While Burma has begun a gradual transition from decades of military rule to civilian control, Burma’s Rohingya minority has experienced a shocking rise in targeted attacks and communal violence, arbitrary arrests, detention and extortion. Long considered one of the most vulnerable and marginalized minorities in Burma, the Rohingya have been officially stateless since the adoption of a restrictive Burmese citizenship law in 1982. The population has also historically experienced other severe legal, economic, and social discrimination, including limitations on travel, access to education, and employment. Recently, a policy in two districts in Burma’s Rakhine State has restricted Rohingya women from having more than two children. In January 2014, the United Nations High Commissioner for Human Rights reported the deaths of at least 48 Rohingyas in Du Chee Yar Tan village in Maungdaw Township, and human rights groups reported mass arrests and arbitrary detention of Rohingyas in the aftermath of this violence. All signs indicate that the Rohingya communities in Burma are at extreme risk of further persecution and violence.

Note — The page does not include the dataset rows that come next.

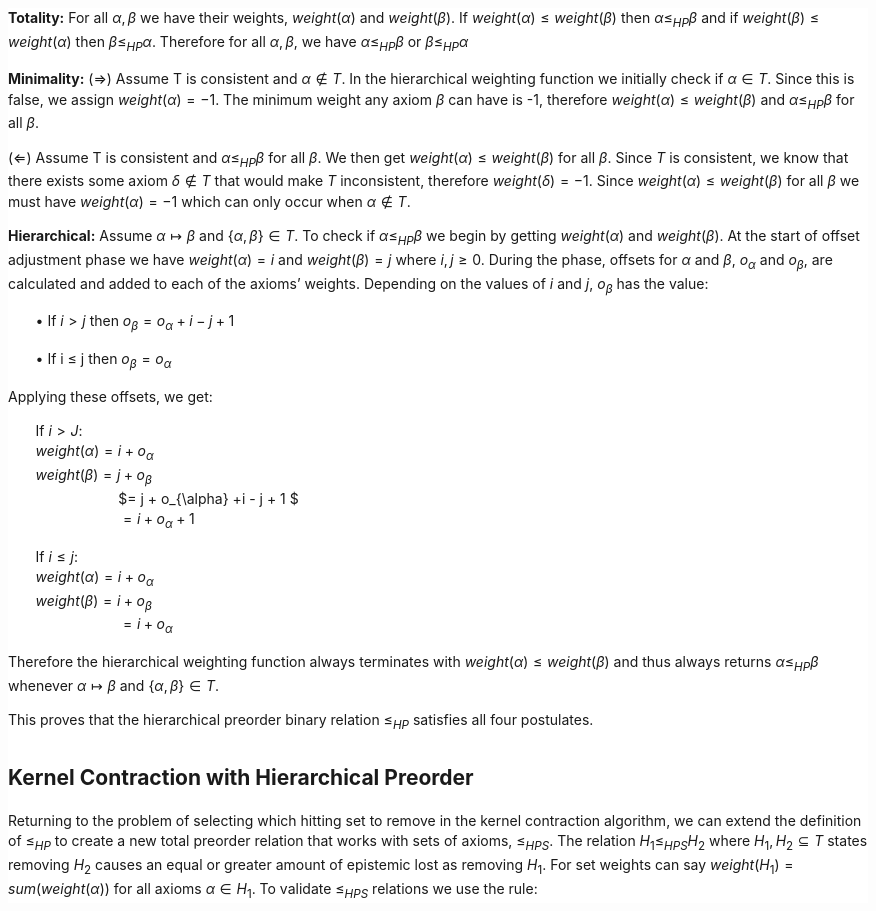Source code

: **Totality:** For all $\alpha, \beta$ we have their weights, $weight(\alpha)$ and $weight(\beta)$. If $weight(\alpha) \le weight(\beta)$ then $\alpha \le_{HP} \beta$ and if $weight(\beta) \le weight(\alpha)$ then $\beta \le_{HP} \alpha$.
Therefore for all $\alpha, \beta$, we have $\alpha \le_{HP} \beta$ or $\beta \le_{HP} \alpha$

**Minimality:** ($\Longrightarrow$) Assume T is consistent and $\alpha \notin T$. In the hierarchical weighting function we initially check if $\alpha \in T$. Since this is false, we assign $weight(\alpha) = -1$. The minimum weight any axiom $\beta$ can have is -1, therefore $weight(\alpha) \le weight(\beta)$ and $\alpha \le_{HP} \beta$ for all $\beta$.

($\Longleftarrow$) Assume T is consistent and $\alpha \le_{HP} \beta$ for all $\beta$. We then get $weight(\alpha) \le weight(\beta)$ for all $\beta$. Since $T$ is consistent, we know that there exists some axiom $\delta \notin T$ that would make $T$ inconsistent, therefore $weight(\delta) = -1$. Since $weight(\alpha) \le weight(\beta)$ for all $\beta$ we must have $weight(\alpha)=-1$ which can only occur when $\alpha \notin T$.

**Hierarchical:** Assume $\alpha \mapsto \beta$ and $\{\alpha,\beta\} \in T$. To check if $\alpha \le_{HP}\beta$ we begin by getting $weight(\alpha)$ and $weight(\beta)$. At the start of offset adjustment phase we have $weight(\alpha) = i$ and $weight(\beta) = j$ where $i,j \ge 0$. During the phase, offsets for $\alpha$ and $\beta$, $o_{\alpha}$ and $o_{\beta}$, are calculated and added to each of the axioms’ weights. Depending on the values of $i$ and $j$, $o_{\beta}$ has the value:

&nbsp;&nbsp;&nbsp;&nbsp;&nbsp;&nbsp; $\bullet$ If $i>j$ then $o_{\beta} = o_{\alpha}+i-j+1$

&nbsp;&nbsp;&nbsp;&nbsp;&nbsp;&nbsp; $\bullet$ If i $\le$ j then $o_{\beta} = o_{\alpha}$

Applying these offsets, we get:

&nbsp;&nbsp;&nbsp;&nbsp;&nbsp;&nbsp; If $i>J$: <br> &nbsp;&nbsp;&nbsp;&nbsp;&nbsp;&nbsp; $weight(\alpha) = i + o_{\alpha}$ <br>&nbsp;&nbsp;&nbsp;&nbsp;&nbsp;&nbsp; $weight(\beta) = j + o_{\beta}$ <br>&nbsp;&nbsp;&nbsp;&nbsp;&nbsp;&nbsp;&nbsp;&nbsp;&nbsp;&nbsp;&nbsp;&nbsp;&nbsp;&nbsp;&nbsp;&nbsp;&nbsp;&nbsp;&nbsp;&nbsp;&nbsp;&nbsp;&nbsp;&nbsp;&nbsp;&nbsp;&nbsp;&nbsp;$= j + o_{\alpha} +i - j + 1 $ <br>&nbsp;&nbsp;&nbsp;&nbsp;&nbsp;&nbsp;&nbsp;&nbsp;&nbsp;&nbsp;&nbsp;&nbsp;&nbsp;&nbsp;&nbsp;&nbsp;&nbsp;&nbsp;&nbsp;&nbsp;&nbsp;&nbsp;&nbsp;&nbsp;&nbsp;&nbsp;&nbsp; $= i + o_{\alpha} +1$ 

&nbsp;&nbsp;&nbsp;&nbsp;&nbsp;&nbsp; If $i \le j$: <br>&nbsp;&nbsp;&nbsp;&nbsp;&nbsp;&nbsp; $weight(\alpha) = i + o_{\alpha}$ <br>&nbsp;&nbsp;&nbsp;&nbsp;&nbsp;&nbsp; $weight(\beta) = i + o_{\beta}$ <br>&nbsp;&nbsp;&nbsp;&nbsp;&nbsp;&nbsp;&nbsp;&nbsp;&nbsp;&nbsp;&nbsp;&nbsp;&nbsp;&nbsp;&nbsp;&nbsp;&nbsp;&nbsp;&nbsp;&nbsp;&nbsp;&nbsp;&nbsp;&nbsp;&nbsp;&nbsp;&nbsp; $= i + o_{\alpha}$

Therefore the hierarchical weighting function always terminates with $weight(\alpha) \le weight(\beta)$ and thus always returns $\alpha \le_{HP} \beta$ whenever $\alpha \mapsto \beta$ and $\{\alpha, \beta\} \in T$.

This proves that the hierarchical preorder binary relation $\le_{HP}$ satisfies all four postulates.

Kernel Contraction with Hierarchical Preorder
---------------------------------------------

Returning to the problem of selecting which hitting set to remove in the kernel contraction algorithm, we can extend the definition of $\le_{HP}$ to create a new total preorder relation that works with sets of axioms, $\le_{HPS}$. The relation $H_1 \le_{HPS} H_2$ where $H_1,H_2 \subseteq T$ states removing $H_2$ causes an equal or greater amount of epistemic lost as removing $H_1$. For set weights can say $weight(H_1) = sum(weight(\alpha))$ for all axioms $\alpha \in H_1$. To validate $\le_{HPS}$ relations we use the rule:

The briefing will provide an update on the current situation of Rohingya Muslims in Burma, and on the role of the Burmese government and military in the ongoing crisis. The panelists will also give suggestions for how U.S. policy in Burma may help ameliorate this dire human rights situation.

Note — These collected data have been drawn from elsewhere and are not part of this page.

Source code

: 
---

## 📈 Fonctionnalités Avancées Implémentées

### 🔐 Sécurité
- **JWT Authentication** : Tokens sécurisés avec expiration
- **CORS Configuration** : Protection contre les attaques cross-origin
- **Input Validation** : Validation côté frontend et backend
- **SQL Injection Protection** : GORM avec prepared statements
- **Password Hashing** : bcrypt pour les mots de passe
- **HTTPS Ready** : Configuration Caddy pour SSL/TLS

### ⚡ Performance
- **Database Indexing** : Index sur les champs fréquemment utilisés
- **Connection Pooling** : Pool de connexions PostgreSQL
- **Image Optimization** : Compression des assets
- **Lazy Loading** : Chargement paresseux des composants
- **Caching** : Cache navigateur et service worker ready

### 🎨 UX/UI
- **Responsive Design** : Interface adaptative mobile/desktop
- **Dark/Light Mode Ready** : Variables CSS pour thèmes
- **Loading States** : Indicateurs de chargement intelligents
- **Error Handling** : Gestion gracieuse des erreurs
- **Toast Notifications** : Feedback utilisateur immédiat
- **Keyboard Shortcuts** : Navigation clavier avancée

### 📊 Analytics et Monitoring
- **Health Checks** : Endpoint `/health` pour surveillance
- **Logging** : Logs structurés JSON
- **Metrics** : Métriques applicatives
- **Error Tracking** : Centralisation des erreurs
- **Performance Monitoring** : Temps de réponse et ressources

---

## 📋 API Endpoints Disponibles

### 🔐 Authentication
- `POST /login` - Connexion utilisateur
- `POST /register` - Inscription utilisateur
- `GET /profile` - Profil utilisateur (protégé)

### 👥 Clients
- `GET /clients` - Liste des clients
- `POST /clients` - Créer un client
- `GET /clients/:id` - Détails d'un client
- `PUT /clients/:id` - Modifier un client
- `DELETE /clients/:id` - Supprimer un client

Jennifer Quigley, Executive Director, U.S. Campaign for Burma
Bill Davis, DrPH., Burma Researcher, Physicians for Human Rights
David Mathieson, Burma Researcher, Human Rights Watch
Wakar Uddin, PhD., Director General, Arakan Rohingya Union, Chairman & Founder, The Burmese Rohingya Assoc. N. America
Michael F. Martin, Ph.D., Specialist in Asian Affairs, Foreign Affairs, Defense, and Trade Division, Congressional Research Service, Library of Congress.